Just with its hall-of-fame talent alone, The Blues Brothers is arguably one of the best music movies ever made. It also helps that Cab Calloway, James Brown, Ray Charles, John Lee Hooker, and Aretha Franklin’s cameos never feel forced–they’re perfectly interwoven throughout the storyline and their performances are allowed to breathe without any interruption.
(left: “Who here at this table can honestly say that they played any finer or felt any better than they did when they were with the Blues Brothers?”)
As expected, a film using music as its backbone boasts one hell of a music soundtrack, one that has been passed down from father to son–from vinyl to cassette to CD to MP3–ever since its release in 1980. The Blues Brothers soundtrack has become so popular over the years, there are many people who can sing it song-for-song, word-for-word without ever having seen the film it represents. Few soundtracks can make that claim.
In 2009, the concept of both The Blues Brothers film and soundtrack sounds like a train wreck waiting to happen (or better yet, a high-speed car chase through a crowded mall); let’s get two white comedians, have ’em sing black soul music, and pair ’em up side-by-side with some of the biggest names in the genre. Though their shtick didn’t go without criticism, if John Belushi and Dan Aykroyd couldn’t carry a tune (or exude a little bit of soul), we wouldn’t be talking about The Blues Brothers soundtrack almost 30 years later. For a bunch of kids growing up in the 80’s, myself included, The Blues Brothers–which has been played countless times over the years on basic cable–gave us our first introduction to the world of rhythm and blues music.
Like most albums compiled before the digital age, The Blues Brothers soundtrack only features 11 tracks, which means not every musical number in the film is represented. In an age where we market the life out of everything, it’s almost unthinkable that John Lee Hooker’s “Boom Boom” did not make the cut.
That being said, every track on The Blues Brothers soundtrack is not only an exceptional song, but will immediately take you back to a moment in the film. If I say “Minnie The Moocher” what do you picture in your head? How ’bout the theme song to Rawhide? I can’t tell you how many touring bands can relate to that scene at Bob’s Country Bunker. “Everybody Needs Somebody to Love“? Say what you will about Dan Aykroyd today, but his intro on this song still gets me pumped up.
We also can’t forget about another one of the soundtrack’s stapels, the cover of “Peter Gunn Theme,” a song that many associate solely with The Blues Brothers, more so than the television series it represented years earlier.

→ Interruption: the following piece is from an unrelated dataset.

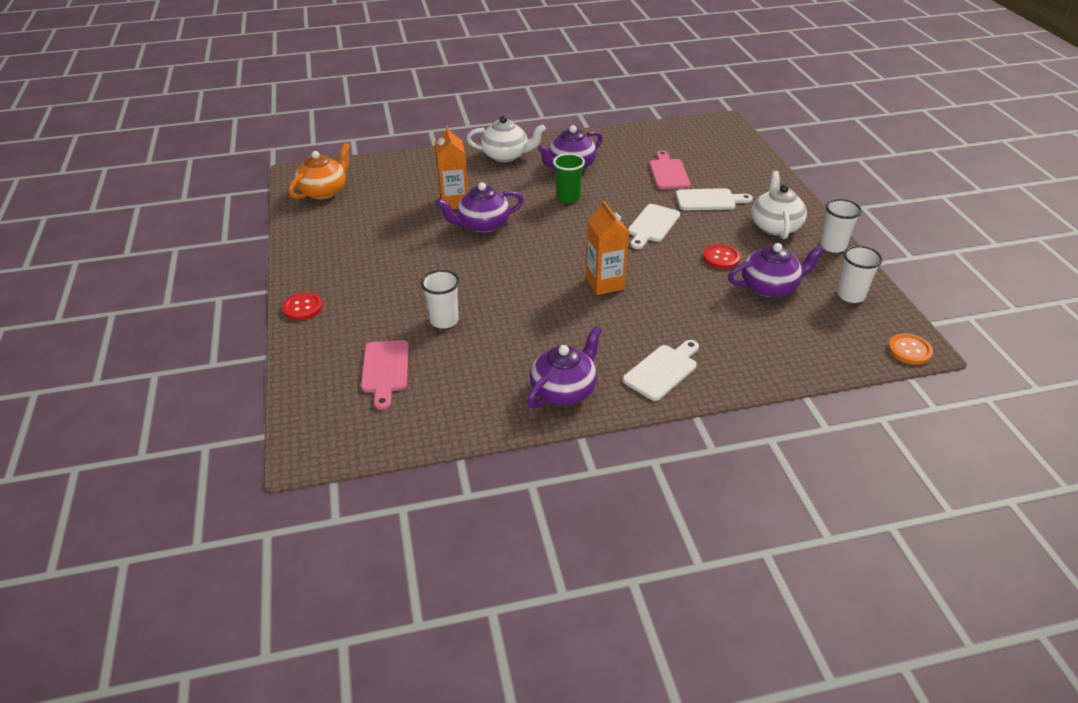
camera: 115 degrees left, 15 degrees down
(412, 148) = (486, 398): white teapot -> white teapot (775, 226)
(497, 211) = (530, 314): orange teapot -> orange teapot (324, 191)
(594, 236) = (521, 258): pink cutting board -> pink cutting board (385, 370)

Including big names on a movie soundtrack doesn’t make it special, considering any film with deep pockets can pretty much pluck any song from any artist they like. What makes it work on The Blues Brothers soundtrack is that every big name on the album can be put in context with a scene in the film, making Aretha Franklin’s “Think,” Ray Charles’ “Shake A Tail Feather,” and James Brown’s gospel-drenched “The Old Landmark” that much more meaningful.
If The Blues Brothers is arguably one of the most memorable films about music ever made, what does that say about its soundtrack?